Mayor John Chelminiak expressed concern about removing the project, asking staff about the relationship between TFP-158 and the Puget Sound Energy project to build a new transmission line in the Lake Hills area. Miller said they are not directly related, but part of the reason the TFP-158 had some design funding was to potentially accommodate facilities in PSE’s project.

It was unclear from the staff if the PSE project was dependent on TFP-158, so Chelminiak asked staff to look into the relationship of the projects before further decision making takes place.

Council member Jennifer Robertson suggested council adopt the TIP that night and that the concerns over the TFP-158 project will be address by both the council and transportation committee during the appropriate process.

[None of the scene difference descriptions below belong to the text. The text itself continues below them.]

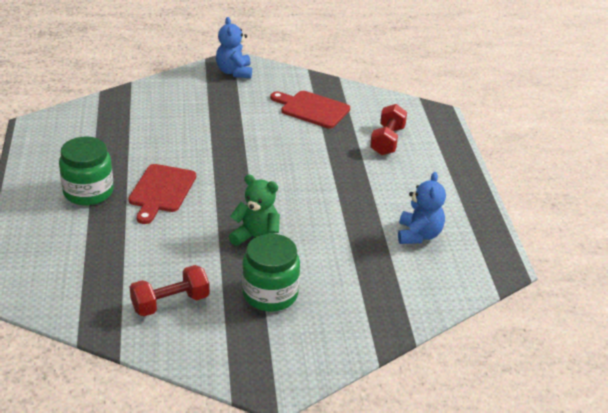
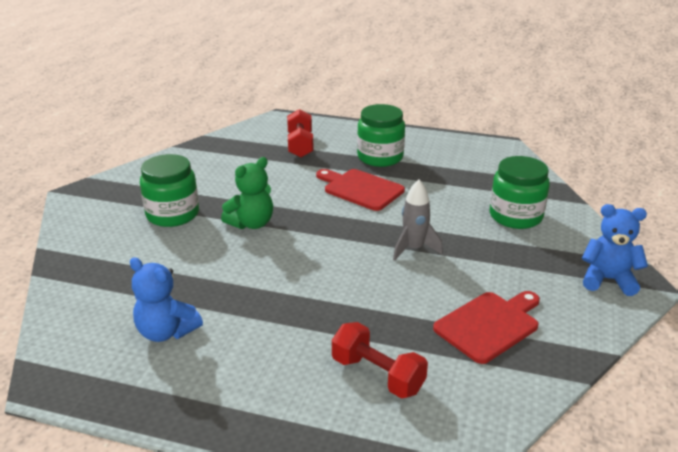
camera: 115 degrees right, 5 degrees down
red dumbbell [130,265,209,317] -> red dumbbell moved to [287,109,314,158]
none -> grey rocket [393,180,443,261]
none -> green jar [490,156,550,229]

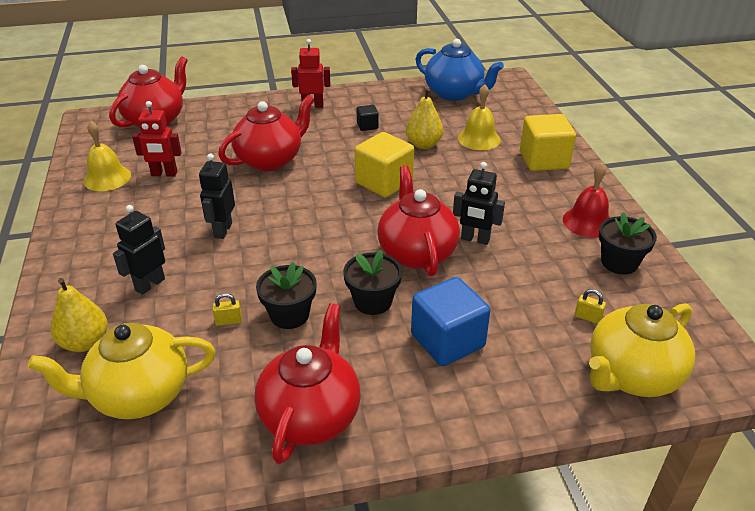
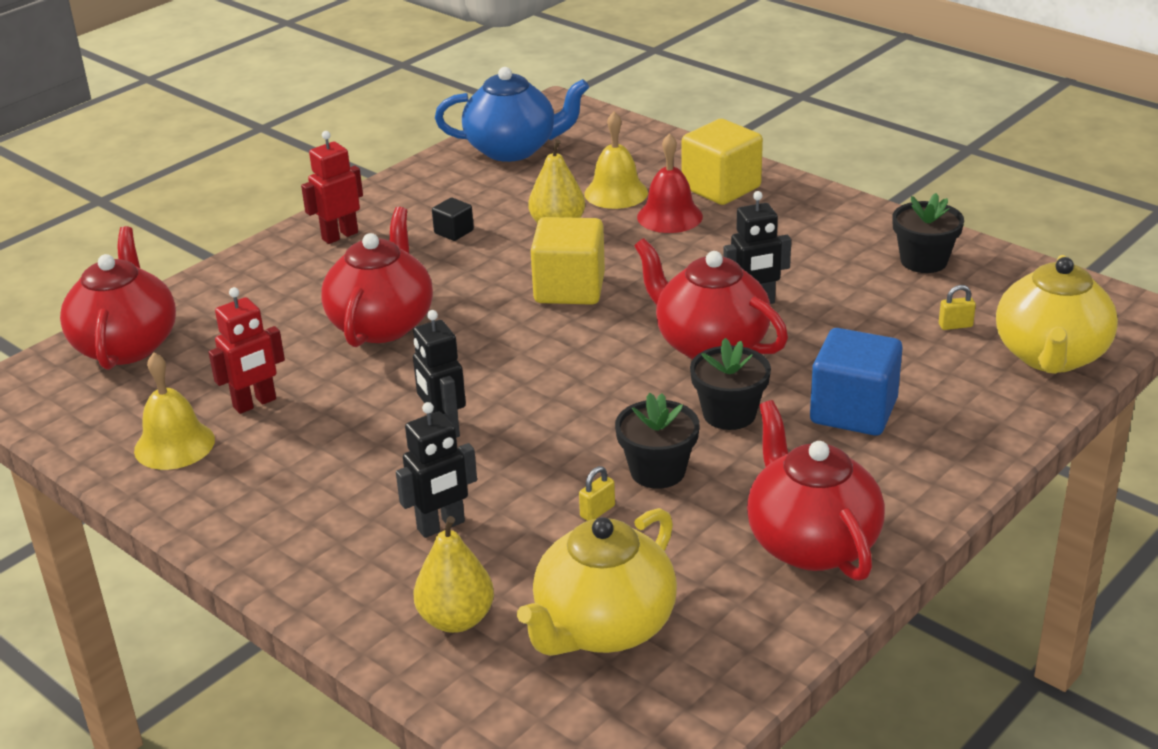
camera: 35 degrees left, 5 degrees down
black robot [113,205,165,295] -> black robot turned 120 degrees counterclockwise [396,402,477,538]
red bell [563,163,610,238] -> red bell moved to [637,133,703,233]

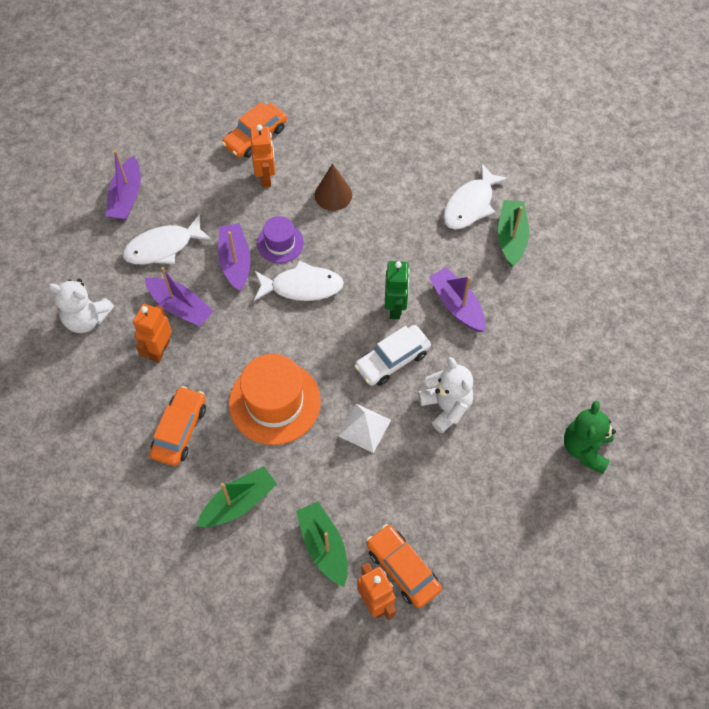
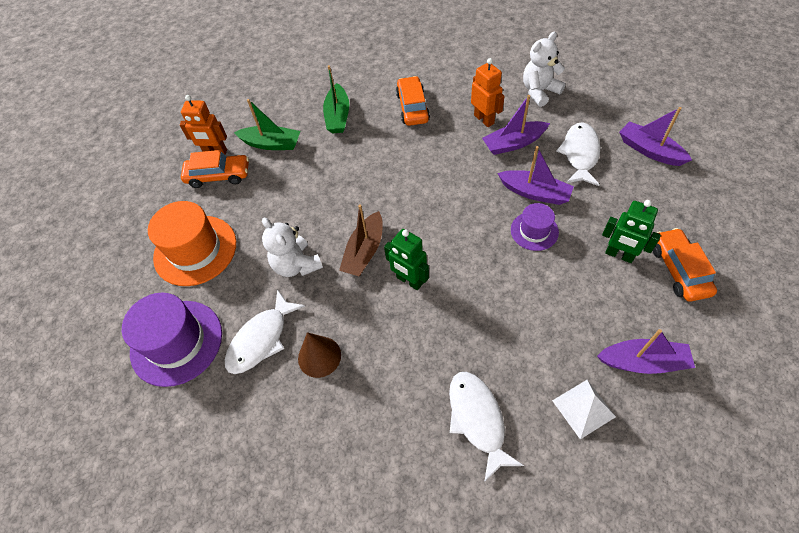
camera: 130 degrees right, 5 degrees down
orange car [150,386,206,466] -> orange car turned 150 degrees counterclockwise [396,76,430,126]
orange hat [229,354,321,445] -> orange hat moved to [148,201,236,286]
orange robot [250,124,275,187] -> green robot [602,200,661,263]
white fish [254,260,344,301] -> white fish moved to [225,289,305,374]
brown cone [315,163,352,211] -> brown cone moved to [298,332,341,378]
white pyramid [338,404,391,453] -> white pyramid moved to [552,380,616,439]
white car [355,325,431,386] -> brown boat [339,204,383,276]
white teddy bear [418,357,473,434] -> white teddy bear turned 45 degrees clockwise [262,218,323,277]
purple boat [429,267,485,332] -> purple boat moved to [597,329,695,374]
green boat [498,200,529,267] -> none
green teddy bear [564,400,616,474] -> purple hat [122,293,222,387]

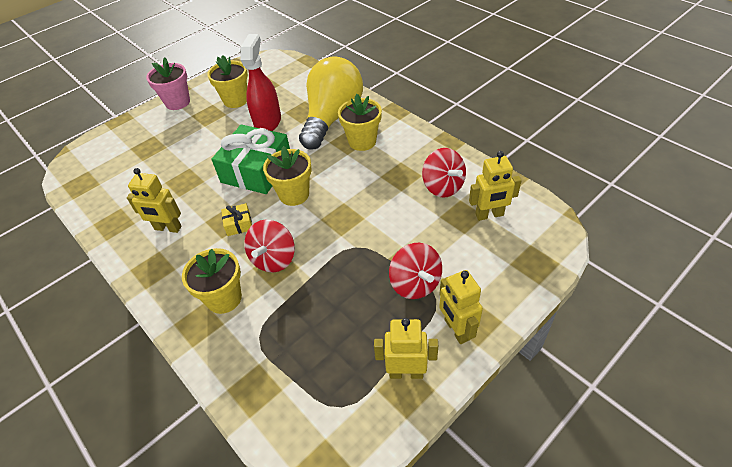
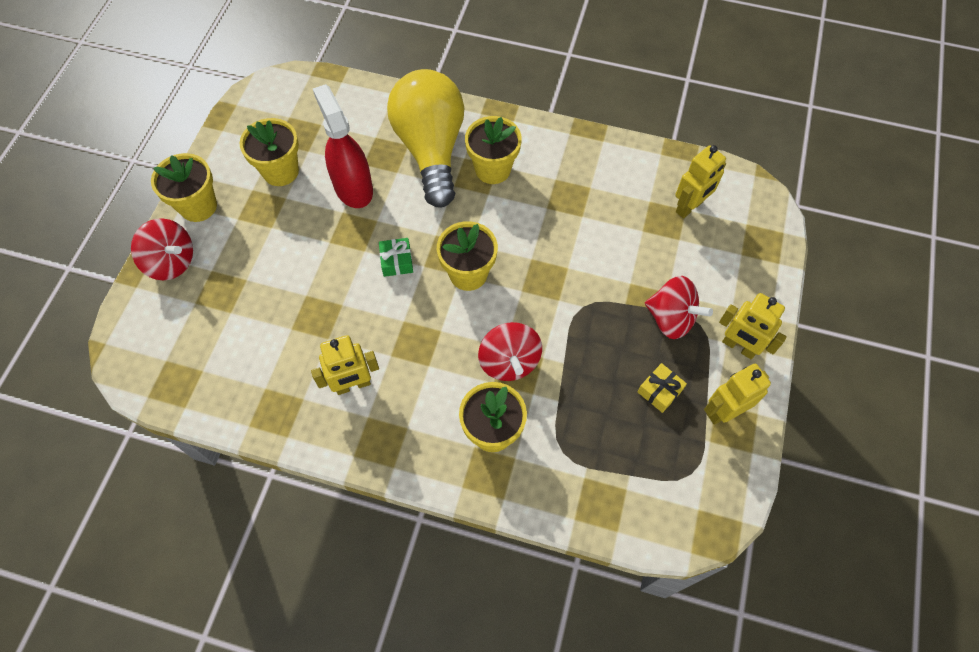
camera: 35 degrees left, 15 degrees up
pink flower pot [146,58,190,110] -> yellow flower pot [151,153,217,222]
green gift [212,125,290,194] -> green gift [379,238,413,277], size x0.42
yellow gift [221,203,252,236] -> yellow gift moved to [638,363,687,413]
red spinning top [422,148,466,198] -> red spinning top moved to [131,218,193,280]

“The fact that the process hasn’t trued up yet doesn’t really concern me because if this project is pulled off the TFP, and that will be a council discussion at which point the concerns that have been expressed by my colleges can all be addressed,” she said. “If it is pulled off the TFP then it would naturally be pulled off the TIP next year when we adopt that per the State Growth Management Act.”

The TIP was approved in a unanimous 6-0 vote, with council member Conrad Lee absent from the meeting.